### Your assignment
Each entry below should be echoed exactly, with pictures omitted.

Stored dataset items:
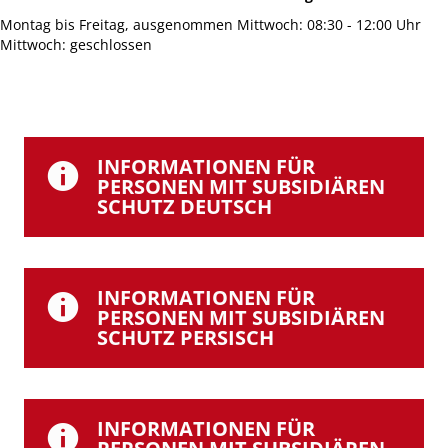
Montag bis Freitag, ausgenommen Mittwoch: 08:30 - 12:00 Uhr
Mittwoch: geschlossen
INFORMATIONEN FÜR
PERSONEN MIT SUBSIDIÄREN
SCHUTZ DEUTSCH
INFORMATIONEN FÜR
PERSONEN MIT SUBSIDIÄREN
SCHUTZ PERSISCH
INFORMATIONEN FÜR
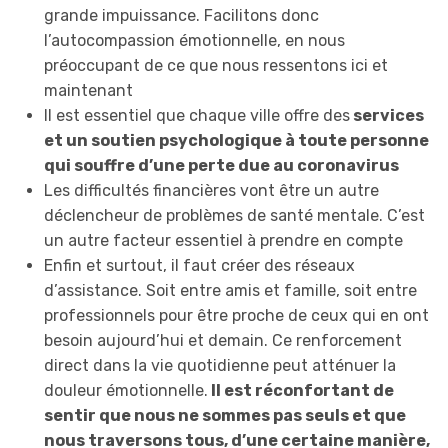
grande impuissance. Facilitons donc
l’autocompassion émotionnelle, en nous
préoccupant de ce que nous ressentons ici et
maintenant
Il est essentiel que chaque ville offre des
services
et un soutien psychologique à toute personne
qui souffre d’une perte due au coronavirus
Les difficultés financières vont être un autre
déclencheur de problèmes de santé mentale. C’est
un autre facteur essentiel à prendre en compte
Enfin et surtout, il faut créer des réseaux
d’assistance. Soit entre amis et famille, soit entre
professionnels pour être proche de ceux qui en ont
besoin aujourd’hui et demain. Ce renforcement
direct dans la vie quotidienne peut atténuer la
douleur émotionnelle.
Il est réconfortant de
sentir que nous ne sommes pas seuls et que
nous traversons tous, d’une certaine manière,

### Task solution
Montag bis Freitag, ausgenommen Mittwoch: 08:30 - 12:00 Uhr
Mittwoch: geschlossen
INFORMATIONEN FÜR
PERSONEN MIT SUBSIDIÄREN
SCHUTZ DEUTSCH
INFORMATIONEN FÜR
PERSONEN MIT SUBSIDIÄREN
SCHUTZ PERSISCH
INFORMATIONEN FÜR
grande impuissance. Facilitons donc
l’autocompassion émotionnelle, en nous
préoccupant de ce que nous ressentons ici et
maintenant
Il est essentiel que chaque ville offre des
services
et un soutien psychologique à toute personne
qui souffre d’une perte due au coronavirus
Les difficultés financières vont être un autre
déclencheur de problèmes de santé mentale. C’est
un autre facteur essentiel à prendre en compte
Enfin et surtout, il faut créer des réseaux
d’assistance. Soit entre amis et famille, soit entre
professionnels pour être proche de ceux qui en ont
besoin aujourd’hui et demain. Ce renforcement
direct dans la vie quotidienne peut atténuer la
douleur émotionnelle.
Il est réconfortant de
sentir que nous ne sommes pas seuls et que
nous traversons tous, d’une certaine manière,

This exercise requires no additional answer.